Le componenti basiche del noto piatto di tendenza sono principalmente 4: la base, generalmente di riso bianco o quinoa, meno comune d’insalata; la proteina, immancabile, solitamente nella forma di pesce crudo tagliato a tocchetti quale salmone, tonno o polpo, tofu nella variente vegana o addirittura carne bianca come pollo. Si procede poi con la marinatura\condimento: olio d’oliva, salsa di soya, salsa yogurt, wasabi mayo e altre varietà di salse ed, infine, il topping, l’apporto più nutriente e colorato per il quale il cliente, bava alla bocca, si trasforma in un cane d’esperimento di Pavlov. Dalla verdura, edamame, cipolla, cavolo rosso, pomodorini, germogli di soia, barbabietola e carote, alla frutta, avocado e mango, dai formaggi, feta, alle alghe, alghe nori, da frutta secca e granella, mandorle, noci e pistacchi, ai semi di zucca e di sesamo.

Insomma, le modalità di composizione del Poke sono tantissime e rispondono a qualsiasi esigenza di sapori, intolleranze e diete. Grazie a tale versatilità il tipico piatto hawaiiano, dagli anni '70 a questa parte, continua a diffondersi rapidamente in tutto il mondo. Spesso però, una diffusione capillare di tali proporzioni comporta determinati rischi: conseguenza insita di tale processo è la tendenza di modificare, adattare a nuovi contesti o addirittura stravolgere l’originalità dei sapori o dei caratteri di un piatto. Il Poke, purtroppo, ne è esempio lampante.

L’originale Poke delle isole Hawaii

The Food of paradise. Exploring Hawaii culinary heritage” scritto dalla storica della gastronomia Rachel Laudan fornisce una precisa chiave di lettura su storia ed origini del Poke, includendone una definizione. Esso consta di pezzi di pesce crudo delle dimensioni del dito di una mano - principalmente piccoli pesci di fiume o della barriera corallina - conditi con sale hawaiiano, alga marina tritata e polpa di noci Kukui, una sorta di versione casareccia del più elegante sashimi. Il Poke - secondo Rachel Laudan - è una creazione locale che si soleva servire come antipasto o come portata principale, nata negli anni ‘70 dall’incontro di più etnie, in particolare da quella giapponese presente sulle isole Hawaii.

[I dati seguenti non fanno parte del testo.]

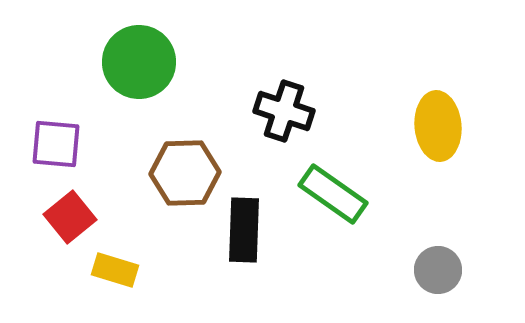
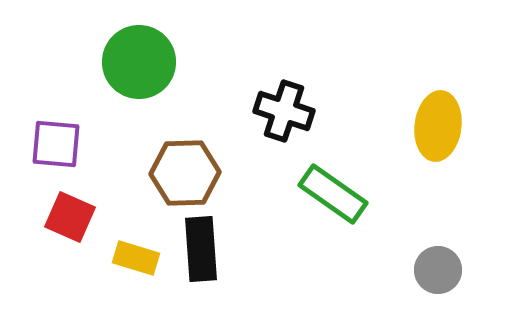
yellow ellipse: rotated 12 degrees clockwise
red square: rotated 27 degrees counterclockwise
black rectangle: moved 43 px left, 19 px down; rotated 6 degrees counterclockwise
yellow rectangle: moved 21 px right, 12 px up
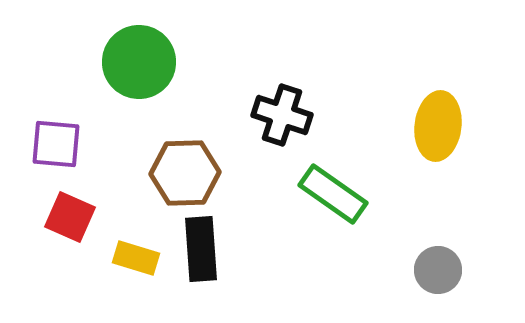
black cross: moved 2 px left, 4 px down
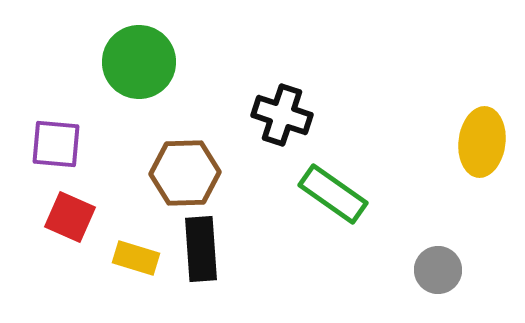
yellow ellipse: moved 44 px right, 16 px down
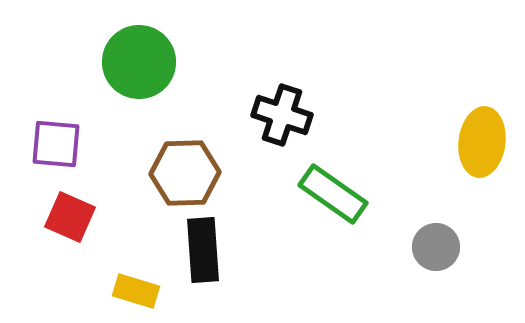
black rectangle: moved 2 px right, 1 px down
yellow rectangle: moved 33 px down
gray circle: moved 2 px left, 23 px up
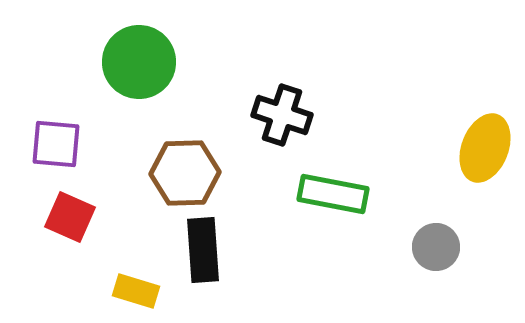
yellow ellipse: moved 3 px right, 6 px down; rotated 14 degrees clockwise
green rectangle: rotated 24 degrees counterclockwise
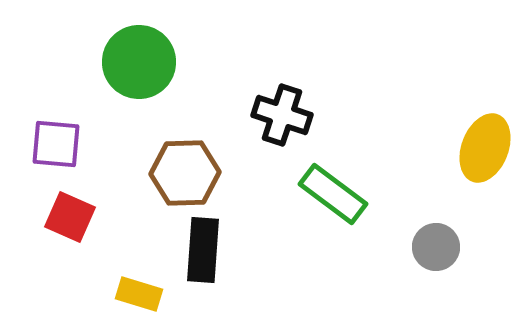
green rectangle: rotated 26 degrees clockwise
black rectangle: rotated 8 degrees clockwise
yellow rectangle: moved 3 px right, 3 px down
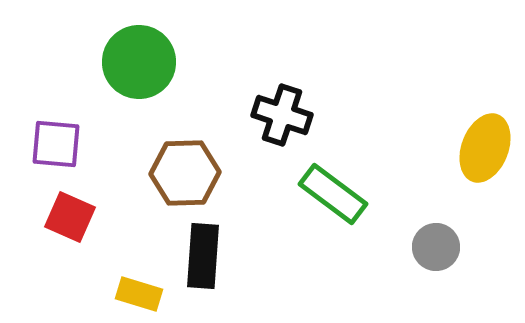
black rectangle: moved 6 px down
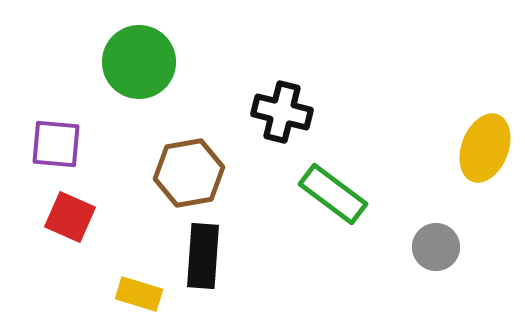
black cross: moved 3 px up; rotated 4 degrees counterclockwise
brown hexagon: moved 4 px right; rotated 8 degrees counterclockwise
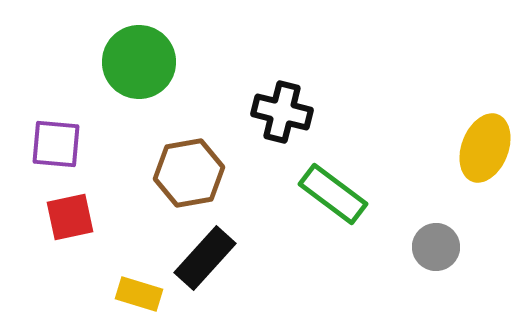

Nel tempo la tipologia di pesce dei “sapori hawaiiani” fu sostituita da qualità d’oceano predilette dai “sapori giapponesi” come ad esempio il tonno pinna gialla, tagliate a tocchetti o preparate appiattendole con le mani mentre la stagionatura con sale hawaiiano, alga marina e noci Kukui fu accorpata a nuovi ingredienti quali salsa di soia, cipolla verde, olio di sesamo e peperoncino.Una sintesi sì nuova, ma frutto di un incontro interculturale all’interno di un medesimo paese, una sintesi che tuttavia non corrisponde alle bowls di riso, proteine e toppings che nell’odierno mondo consumista vengono spacciate per Poke.

La questione linguistica

In hawaiiano il termine Poke significa “tagliato a pezzi” o “piccolo pezzo” e ha una determinata pronuncia simile all’inglese “poh key”. Niente accento finale sulla “e” quindi, un brutto erroraccio che la maggiorparte delle pokerie presenti in Italia insiste nel divulgare. Una storpiatura insensata, ancor più grave se attribuita ad un piatto tradizionale: un po’ come se in tutto il mondo, improvvisamente, si iniziasse a chiedere al cameriere di un ristorante qualsiasi in Cambogia o a San Francisco un bel piatto di tortellinì”.